U.S. demand for temp workers remains strong

* Payrolls data shows 19 pct growth in November

* Uncertainty over economy plays into temp hiring

By Nick Zieminski

NEW YORK, Dec 3 (BestGrowthStock) – The U.S, economy added the
highest number of temporary jobs last month since January,
suggesting U.S. employers remain concerned about the pace of
the U.S. recovery and are reluctant to step up permanent
hiring.

A much weaker-than-expected November jobs report on Friday
raised new questions about whether the fragile recovery was
running out of steam, as it contrasted with recent signs of a
stronger manufacturing sector and returning consumer demand.

Concrete evidence remains elusive that temp jobs —
traditionally a leading indicator of full-time, or “perm”
hiring — will soon translate into robust jobs growth.

U.S. temporary payrolls were up 19 percent in November, a
slower year-over-year increase than in the previous four
months, but the 39,500 temp jobs added last month marked the
highest number of new temp jobs since January.

Overall, temporary help payrolls are up by almost half a
million since they bottomed in September 2009, according to the
Department of Labor.

The percentage of temps in the U.S. workforce has jumped
since the recession ended last year and now totals 2.2 million
positions.

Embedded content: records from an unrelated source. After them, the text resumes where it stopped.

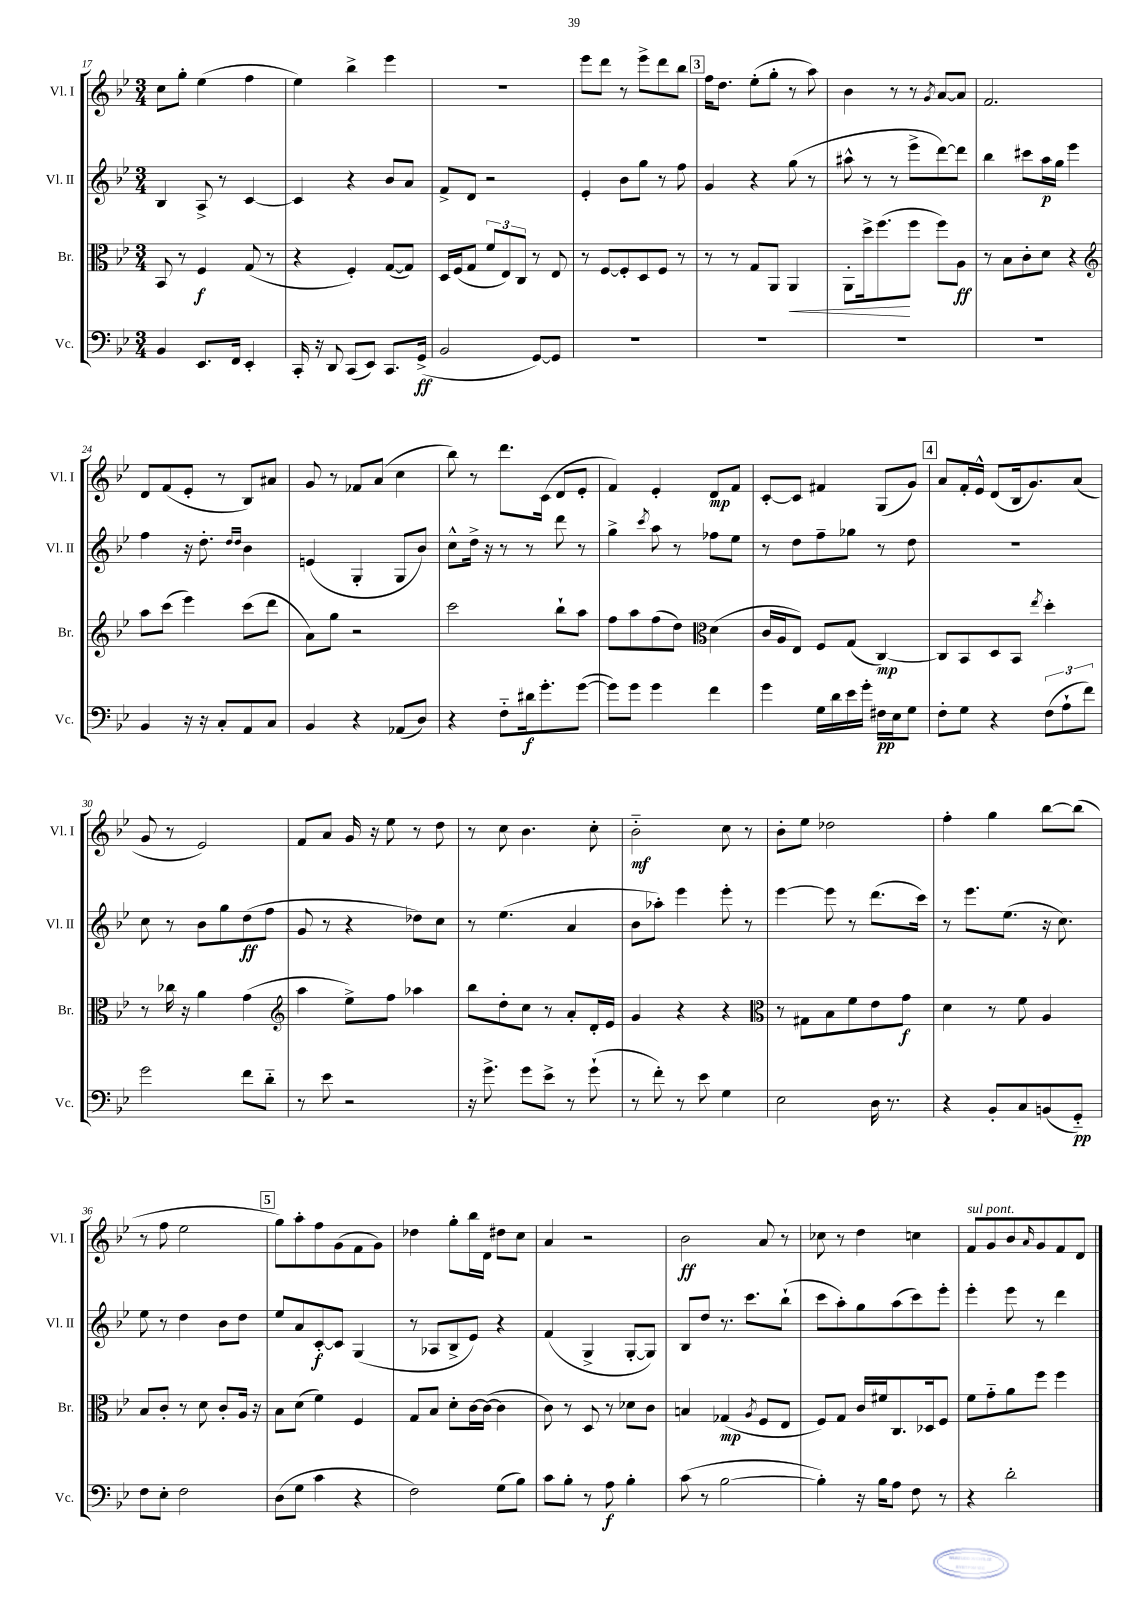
<<
\new StaffGroup <<
\new Staff = "s0" \with { instrumentName = "Vl. I" shortInstrumentName = "Vl. I" } {
    \clef treble \key bes \major \numericTimeSignature \time 3/4
    c''8 g''8-. ees''4( f''4 |
    ees''4) bes''4-> ees'''4 |
    R2. |
    ees'''8 d'''8 r8 ees'''8-> d'''8 bes''8 |
    \mark \markup { \box "3" } f''16 d''8. ees''8-.( g''8-. r8 a''8) |
    bes'4 r8 r8 \acciaccatura { g'8 } a'8~ a'8 |
    f'2. |
    d'8 f'8( ees'8-. r8 bes8) ais'8 |
    g'8 r8 fes'8 a'8( c''4 |
    bes''8) r8 d'''8. c'16( d'8 ees'8-. |
    f'4) ees'4-. d'8\mp f'8 |
    c'8~-. c'8 fis'4 g8( g'8) |
    \mark \markup { \box "4" } a'8 f'16-. ees'16-^ d'8( bes16 g'8.) a'8( |
    g'8 r8 ees'2) |
    f'8 a'8 g'16 r16 ees''8 r8 d''8 |
    r8 c''8 bes'4. c''8-. |
    bes'2-_\mf c''8 r8 |
    bes'8-. ees''8 des''2 |
    f''4-. g''4 bes''8~ bes''8( |
    r8 f''8 ees''2 |
    \mark \markup { \box "5" } g''8) a''8-. f''8 g'8( f'8 g'8) |
    des''4 g''8-. bes''16 d'16 dis''8 c''8 |
    a'4 r2 |
    bes'2\ff a'8 r8 |
    ces''8 r8 d''4 c''4 |
    f'8^\markup { \italic "sul pont." } g'8 bes'8 \grace { a'16 } g'8 f'8 d'8 \bar "|." |
}
\new Staff = "s1" \with { instrumentName = "Vl. II" shortInstrumentName = "Vl. II" } {
    \clef treble \key bes \major \numericTimeSignature \time 3/4
    bes4 a8-> r8 c'4~ |
    c'4 r4 bes'8 a'8 |
    f'8-> d'8 r2 |
    ees'4-. bes'8 g''8 r8 f''8 |
    \mark \markup { \box "3" } g'4 r4 g''8( r8 |
    ais''8-^ r8 r8 ees'''8-> d'''8~) d'''8 |
    bes''4 cis'''8 a''16\p g''16 ees'''4 |
    f''4 r16 d''8.-. \grace { d''16 d''16 } bes'4 |
    e'4( g4-. g8 bes'8) |
    c''8-^ d''16-> r16 r8 r8 d'''8 r8 |
    g''4-> \acciaccatura { c'''8 } a''8 r8 fes''8 ees''8 |
    r8 d''8 f''8-- ges''8 r8 d''8 |
    \mark \markup { \box "4" } R2. |
    c''8 r8 bes'8 g''8 d''8\ff( f''8 |
    g'8 r8 r4 des''8) c''8 |
    r8 ees''4.( a'4 |
    bes'8 aes''8-.) ees'''4 ees'''8-. r8 |
    ees'''4~ ees'''8 r8 d'''8.( c'''16) |
    r8 ees'''8. ees''8.( r16 c''8.) |
    ees''8 r8 d''4 bes'8 d''8 |
    \mark \markup { \box "5" } ees''8 a'8 c'8~-.\f c'8 g4( |
    r8 aes8 bes8-> ees'8) r4 |
    f'4( g4-> g8~-. g8) |
    bes8 d''8 r8. c'''8. bes''8-!( |
    c'''8 a''8-.) g''8 a''8( c'''8) ees'''8-. |
    ees'''4-. ees'''8 r8 d'''4 \bar "|." |
}
\new Staff = "s2" \with { instrumentName = "Br." shortInstrumentName = "Br." } {
    \clef alto \key bes \major \numericTimeSignature \time 3/4
    bes,8 r8 f4\f g8( r8 |
    r4 f4-.) g8~( g8) |
    d16 f16( g8 \tuplet 3/2 { f'8 ees8) c8 } r8 ees8 |
    r8 f8~ f8-. d8 f8 r8 |
    \mark \markup { \box "3" } r8 r8 g8 a,8 a,4\< |
    a,8-. d''16-> f''8.\!( f''8 f''8) a8\ff |
    r8 bes8 c'8-. d'8 r4 |
    \clef treble a''8 c'''8( ees'''4) c'''8( d'''8 |
    a'8) g''8 r2 |
    c'''2 bes''8-! a''8 |
    f''8 a''8 f''8( d''8) \clef alto d'4( |
    c'16 a16 ees8) f8 g8( c4~\mp) |
    \mark \markup { \box "4" } c8 bes,8 d8 bes,8 \acciaccatura { ees''8 } d''4-. |
    r8 ces''16 r16 a'4 g'4( |
    \clef treble a''4 ees''8->) f''8 aes''4 |
    bes''8 d''8-. c''8 r8 a'8-. d'16-. ees'16 |
    g'4 r4 r4 |
    \clef alto r8 gis8 bes8 f'8 ees'8 g'8\f |
    d'4 r8 f'8 a4 |
    bes8 c'8-. r8 d'8 c'8-. a16 r16 |
    \mark \markup { \box "5" } bes8 d'8( f'4) f4 |
    g8 bes8 d'8-. c'16~ c'16~( c'4 |
    c'8) r8 d8 r8 des'8 c'8 |
    b4 ges4\mp( \acciaccatura { a8 } f8 ees8 |
    f8) g8 c'16 fis'16 c8. des16 f8 |
    f'8 g'8-_ a'8 f''8 f''4 \bar "|." |
}
\new Staff = "s3" \with { instrumentName = "Vc." shortInstrumentName = "Vc." } {
    \clef bass \key bes \major \numericTimeSignature \time 3/4
    bes,4 ees,8. f,16 ees,4-. |
    c,16-. r16 d,8 c,8( ees,8) c,8. g,16->\ff( |
    bes,2 g,8~) g,8 |
    R2. |
    \mark \markup { \box "3" } R2. |
    R2. |
    R2. |
    bes,4 r16 r16 c8-. a,8 c8 |
    bes,4 r4 aes,8( d8) |
    r4 f8-_ dis'16\f g'8.-. g'8~( |
    g'8) g'8 g'4 f'4 |
    g'4 g16 d'16 ees'16 g'16-. fis16\pp ees16 g8 |
    \mark \markup { \box "4" } f8-. g8 r4 \tuplet 3/2 { f8( a8-! f'8) } |
    g'2 f'8 d'8-_ |
    r8 ees'8 r2 |
    r16 g'8.-> g'8 ees'8-> r8 g'8-!( |
    r8 f'8-.) r8 ees'8 g4 |
    ees2 d16 r8. |
    r4 bes,8-. c8 b,8( g,8-_\pp) |
    f8 ees8-. f2 |
    \mark \markup { \box "5" } d8( g8 c'4 r4 |
    f2) g8( bes8) |
    c'8 bes8-. r8 a8\f bes4-. |
    c'8( r8 bes2~ |
    bes4-.) r16 bes16 a8 f8 r8 |
    r4 d'2-. \bar "|." |
}
>>
>>
\layout { \context { \Score currentBarNumber = #17 } }
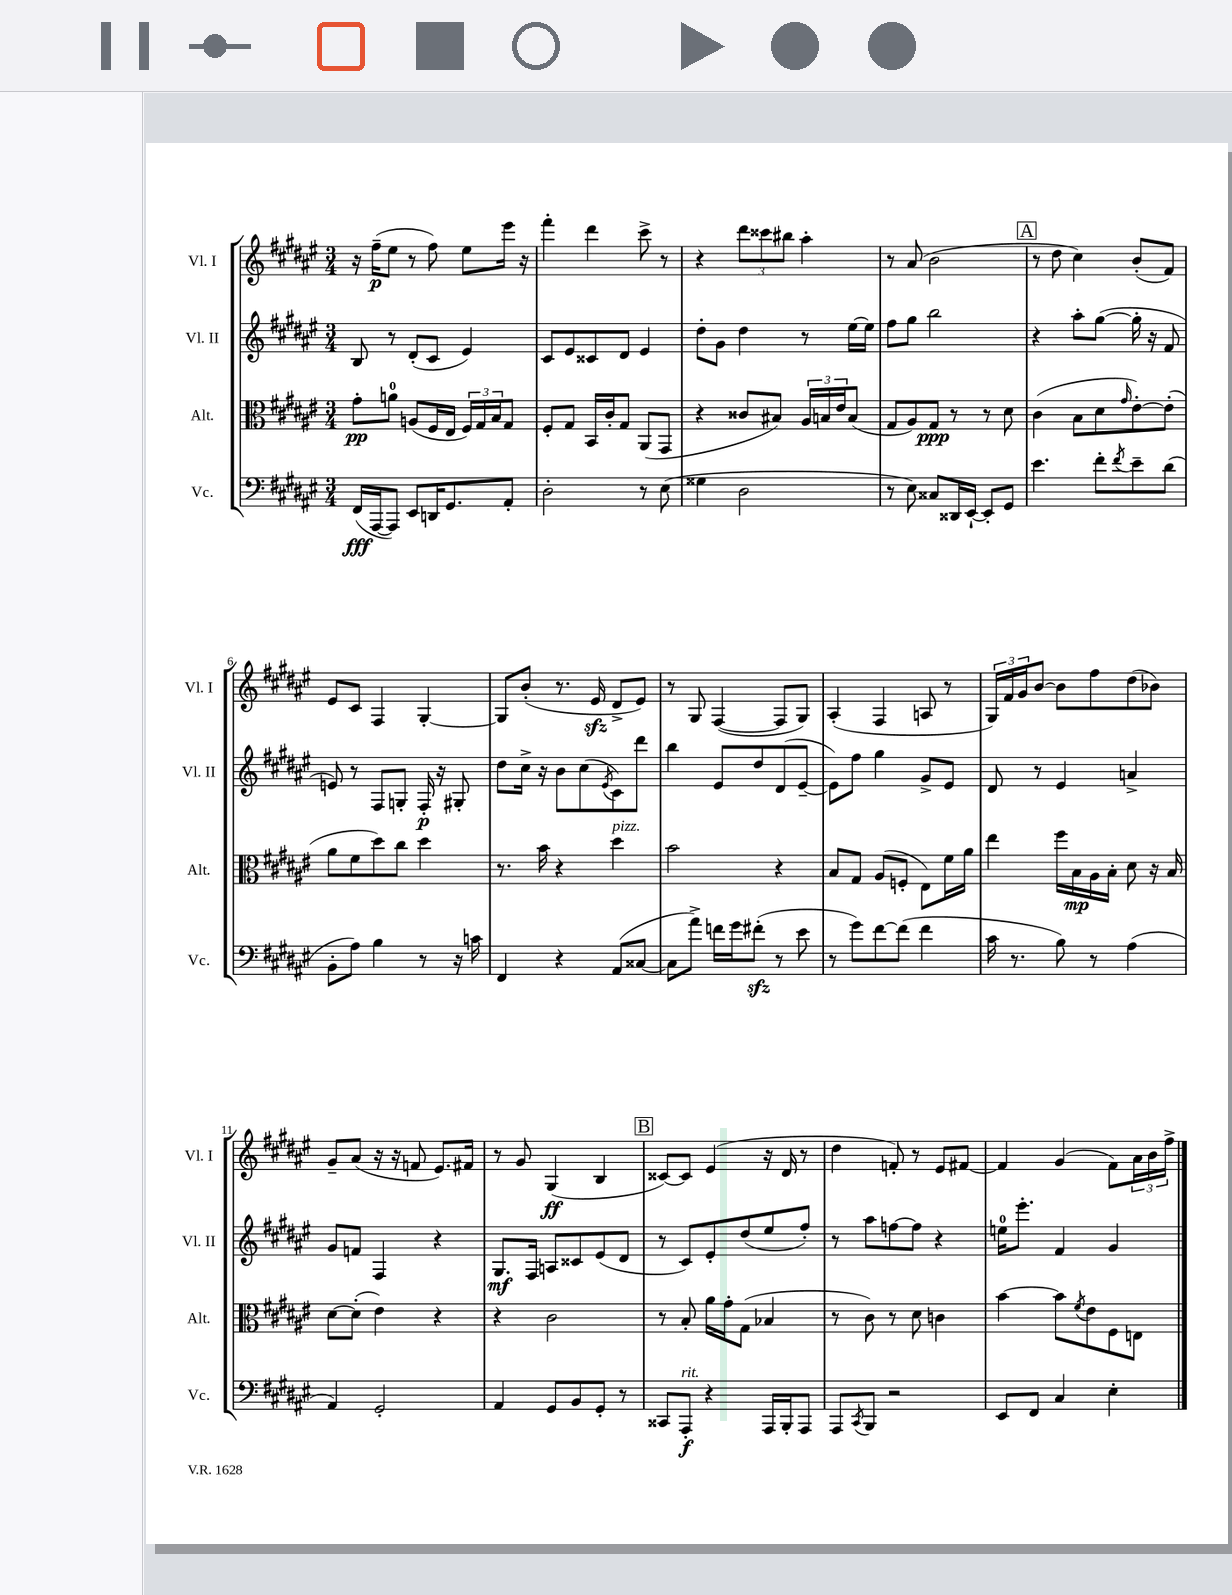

Industry executives expect that so-called
penetration rate to surpass its prior peak of 2 percent.

“This ‘uncertain’ environment may be a godsend for
temporary staffing companies,” said BMO Capital Markets analyst
Jeff Silber in a research note.

“Temp growth continues to be strong,” said Tig Gilliam, who
heads North American operations for Swiss-based Adecco SA
(ADEN.VX: ), the world’s biggest staffing firm. He said
year-over-year growth is inevitably slowing since the recovery
in temp jobs is now well into its second year.

Employers remain concerned about whether recovery can be
sustained, Gilliam said. “It’s not that perm isn’t recovering.
It’s just a pretty anemic pace at this point.”

Nonfarm payrolls rose by only 39,000 last month, with
private hiring gaining only 50,000, both well below the job
gains economists had forecast. The jobless rate jumped to a
seven-month high of 9.8 percent. [ID:nN02238002]

<^^^^^^^^^^^^^^^^^^^^^^^^^^^^^^^^^^^^^^^^^^^^^^^^^^^^^^

Unemployment rate graphic: http://r.reuters.com/mep48q

Breaking views column, click on: [ID:nN03102321]

^^^^^^^^^^^^^^^^^^^^^^^^^^^^^^^^^^^^^^^^^^^^^^^^^^^^^^>

“MODERATE EXPANSION”

Shares of U.S.-listed staffing companies were mixed in
afternoon trading, after opening lower. The biggest, Manpower
Inc (MAN.N: ), was up 1 percent to $59.43. Hudson Highland
(HHGP.O: ) also rose, while SFN (SFN.N: ) and TrueBlue Inc (TBI.N: )
were slightly lower.

Roy Krause, the chief executive of SFN Group, said client
demand for temps was gradually shifting from early-cycle
categories like industrial workers to more white-collar areas
like technology.

“I don’t see any acceleration but I do see continued
moderate expansion,” Krause said. “There’s a lot of uncertainty
in the market that plays to the temporary side of the
business.”

Demand for white-collar temps may be coming at the expense
of full-time jobs, however. The unemployment rate among
college-educated workers, while still lower that the overall
national average, rose to 5.1 percent last month, from 4.7
percent.

U.S. employers are less likely to hire professional-level
staff over the coming quarter than they were three months ago,
even as more express optimism about business prospects,
according to a survey by specialized staffing company Robert
Half International Inc (RHI.N: ).

Of the 4,000 executives surveyed about first-quarter hiring
projections, 10 percent said they would increase staff levels,
down 1 point from the previous quarterly survey. Five percent
will cut staff, unchanged from the prior survey.

Robert Half’s survey found the best hiring prospects in
professional services firms, especially law firms that cut
staff too deeply during the downturn. Job prospects have
worsened in finance, insurance and real estate, by contrast.